DATASET RECORDS:

────────────────────

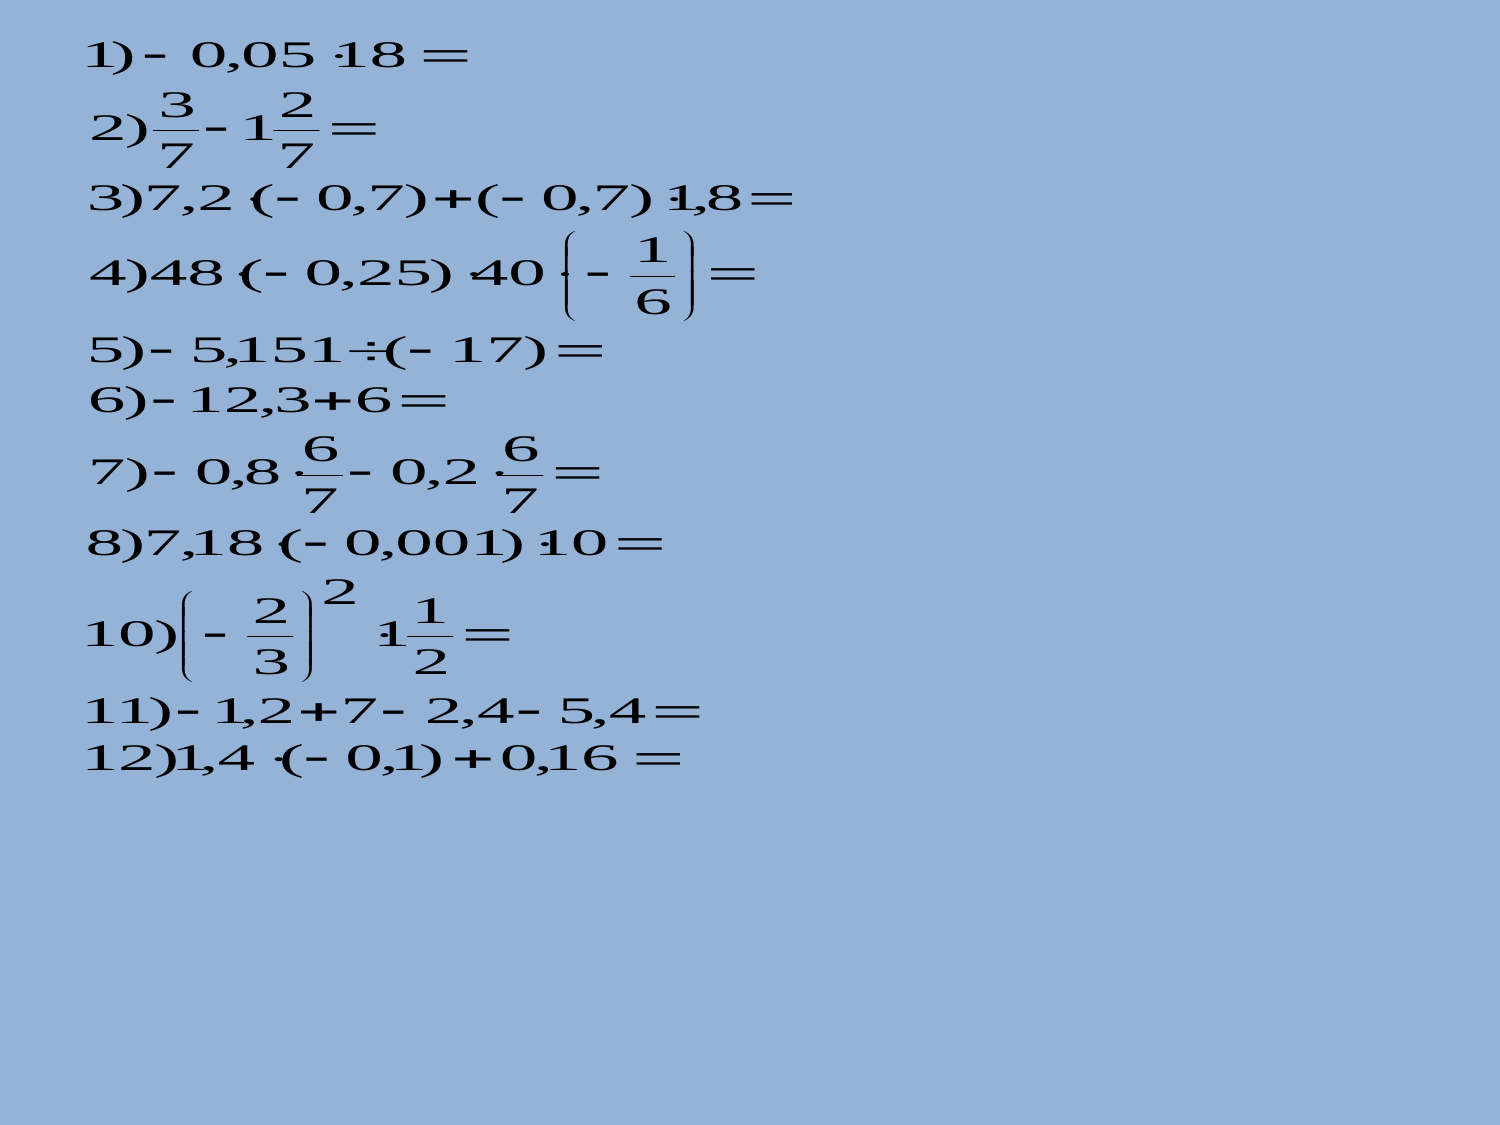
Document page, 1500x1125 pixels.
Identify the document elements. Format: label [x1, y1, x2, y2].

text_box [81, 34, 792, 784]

────────────────────

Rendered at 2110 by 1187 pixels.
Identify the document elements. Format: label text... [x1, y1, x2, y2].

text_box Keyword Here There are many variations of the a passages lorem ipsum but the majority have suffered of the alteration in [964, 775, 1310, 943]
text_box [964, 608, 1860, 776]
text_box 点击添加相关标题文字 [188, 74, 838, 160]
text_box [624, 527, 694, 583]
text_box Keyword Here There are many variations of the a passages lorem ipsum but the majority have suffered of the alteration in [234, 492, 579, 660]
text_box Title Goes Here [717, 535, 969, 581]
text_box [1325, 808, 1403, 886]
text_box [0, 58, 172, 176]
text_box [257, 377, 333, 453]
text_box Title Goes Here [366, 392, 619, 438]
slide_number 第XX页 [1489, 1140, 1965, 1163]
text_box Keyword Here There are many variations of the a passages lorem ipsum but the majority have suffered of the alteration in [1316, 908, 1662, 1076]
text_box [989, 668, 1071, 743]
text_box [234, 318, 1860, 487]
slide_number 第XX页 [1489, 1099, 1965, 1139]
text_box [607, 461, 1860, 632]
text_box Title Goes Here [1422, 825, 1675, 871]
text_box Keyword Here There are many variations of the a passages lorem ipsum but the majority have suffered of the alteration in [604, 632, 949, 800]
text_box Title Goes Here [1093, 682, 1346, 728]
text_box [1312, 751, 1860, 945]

────────────────────

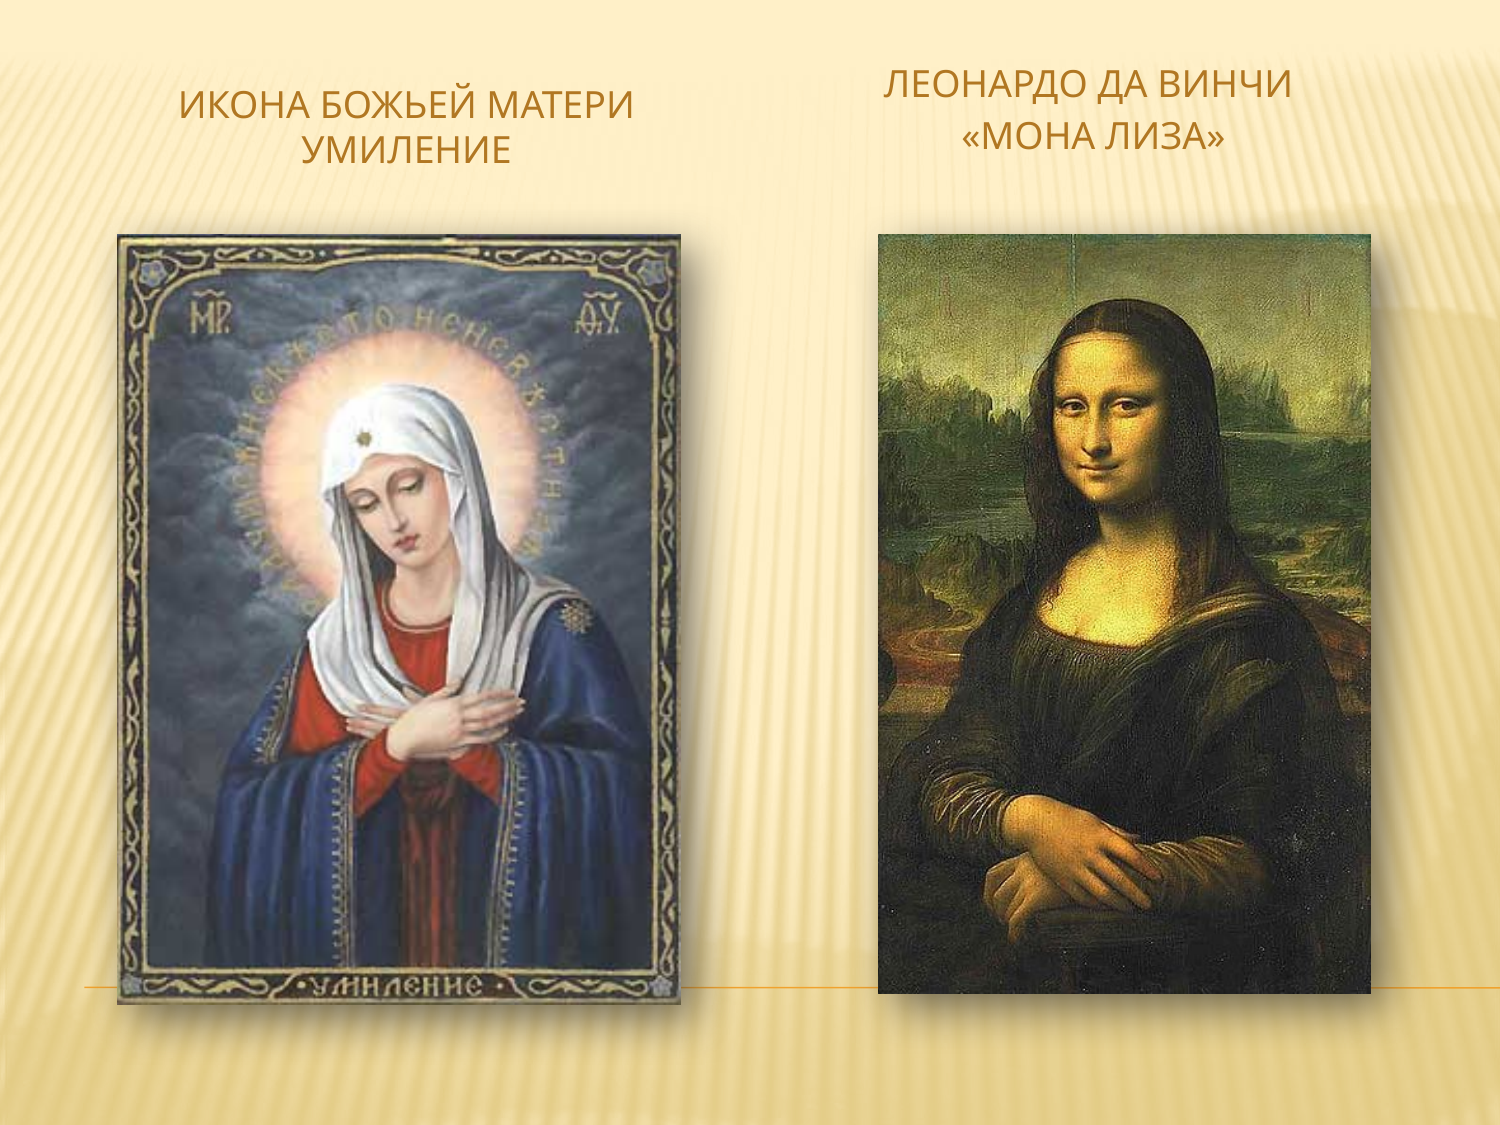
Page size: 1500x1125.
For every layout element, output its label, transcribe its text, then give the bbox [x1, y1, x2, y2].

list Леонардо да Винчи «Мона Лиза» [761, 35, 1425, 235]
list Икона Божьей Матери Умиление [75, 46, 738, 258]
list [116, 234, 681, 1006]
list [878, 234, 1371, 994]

────────────────────

EXERCISE INSTRUCTIONS:
Look above for the line with "For every layout" and the line with "list [878, 234, 1371, 994]"; transcribe both and all lines in between, exactly, and nothing else.

RESPONSE TO THIS EXERCISE:
For every layout element, output its label, transcribe its text, then give the bbox [x1, y1, x2, y2].

list Леонардо да Винчи «Мона Лиза» [761, 35, 1425, 235]
list Икона Божьей Матери Умиление [75, 46, 738, 258]
list [116, 234, 681, 1006]
list [878, 234, 1371, 994]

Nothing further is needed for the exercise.